Tags
Carmarthenshire, Football, groundhop, groundhoppers, GroundhopUK, League, Llandeilo, Llangennech, Wales
Saturday 16th April 2016 ko 14.00
Carmarthenshire League Division Two
LLANDEILO 5 (Jones 5 90 Dainton 9 Thomas 26 Willams 59)
LLANGENNECH 0 J Williams sent off 29 (violent conduct)
Att 107
Entry £3
Programme £1
From Abergwili we headed further east along the A40 to the town of Llandeilo. We turned left into the town and spotted a well-apppointed ground, with an impressive stand. Sadly for us, that was Cae William, home to Llandeilo RUFC and Llandeilo CC, while the football club plays in the nearby village of Ffair-Fach at the back of Ysgol (School) Bro Dinefwr. The tragedy is that it could have all been so different.
The football club were offered a part share of Cae William as part of the site’s redevelopment for the millenium, but couldn’t raise the funds, so remain in exile with the another move to another school in the offing as Bro Dinefwr is due for refurbishment.
The coach pulled into Bethleham Road, and imediately had a small problem. We knew about the railway bridge, but the club had assured us that all the school coaches manage to fit underneath. Trust us to have the tallest bus in the fleet!
It was only a short walk, and let’s face it plenty of us could use the exercise! I found the club officials, who were doing a fine job with few volunteers, but there was a major problem, where were the visitors? I dashed off to the changing rooms, and as Llangennech turned up 10 minutes before the scheduled kick-off, I had a series of interesting conversations.
The first was with referee Simon Downes, who surprised me by not having a Welsh accent! It turns out he’s a former pro at the likes of Luton Town, who took up the whistle when injury ended his career. The other was with the the Llangennech players as they arrived with 5 minutes before the scheduled kick-off.
I say interesting, and I do mean interesting as since the evening game at Johnstown wasn’t light-dependant a little slippage wasn’t a massive issue. The impression I got was that the pace of life here is more relaxed, so if games kick-off late, so be it. That’s contrary to how GroundhopUK would normally operate, that time between the crowd arriving and kick-off is when clubs make their money, so a delay tends to eat into that pre-game money-making time a the next game.

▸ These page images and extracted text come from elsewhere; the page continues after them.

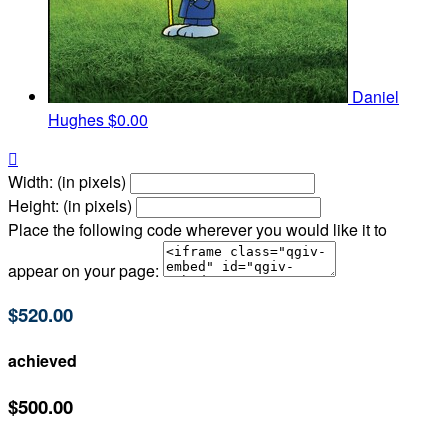
Daniel
Hughes
$0.00

Width: (in pixels)
Height: (in pixels)
Place the following code wherever you would like it to
appear on your page:
$520.00
achieved
$500.00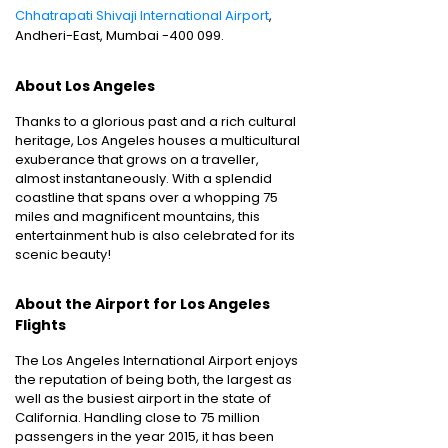
Chhatrapati Shivaji International Airport
,
Andheri-East, Mumbai -400 099.
About Los Angeles
Thanks to a glorious past and a rich cultural
heritage, Los Angeles houses a multicultural
exuberance that grows on a traveller,
almost instantaneously. With a splendid
coastline that spans over a whopping 75
miles and magnificent mountains, this
entertainment hub is also celebrated for its
scenic beauty!
About the Airport for Los Angeles
Flights
The Los Angeles International Airport enjoys
the reputation of being both, the largest as
well as the busiest airport in the state of
California. Handling close to 75 million
passengers in the year 2015, it has been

Fortunately, that didn’t happen here, and we were only delayed by 15 minutes and when I walked over to the pitch with the players and referee, Simon gave me another of my “Gap in perception,” moments. I looked over to the crowd and fretted that we’d be lucky to see 100 people, we’d obviously lost a few to the Carmarthen Town game. Simon whistled through his teeth and whispered to me,
“Crumbs! You’ve got a few here haven’t you?”
And in odd way we were both correct. It was a low crowd, by GroundhopUK standards, but for a club playing on a school pitch in rural West Wales it was an absolute god-send. This hop was a real learning curve for all concerned.
With Llangennech being light in numbers with just one substitute, and late it came as little surprise that they were steamrollered in 30 minutes. That was a half hour made completely impossible by Lewis Williams’ dismissal for aiming a headbutt that missed. From then on the result was never in any doubt, but we did see something extremely unusual.
In the 70th minute there was a double substitution, Matthew Thomas for Llandeilo, and Chris Cosslett for Llangennech were both injured and both left the field of play, with no substitute available for Cosslett. But have you seen that happen when both players are goalkeepers? I haven’t and I’m not sure anyone else had either, it rated as unusual as seeing a goalkeeper take a corner at St Dogmaels during our years in the Ceredigion League.
But then, if you want the unusual, you do have to look to the obscure and this game and ground proved the point!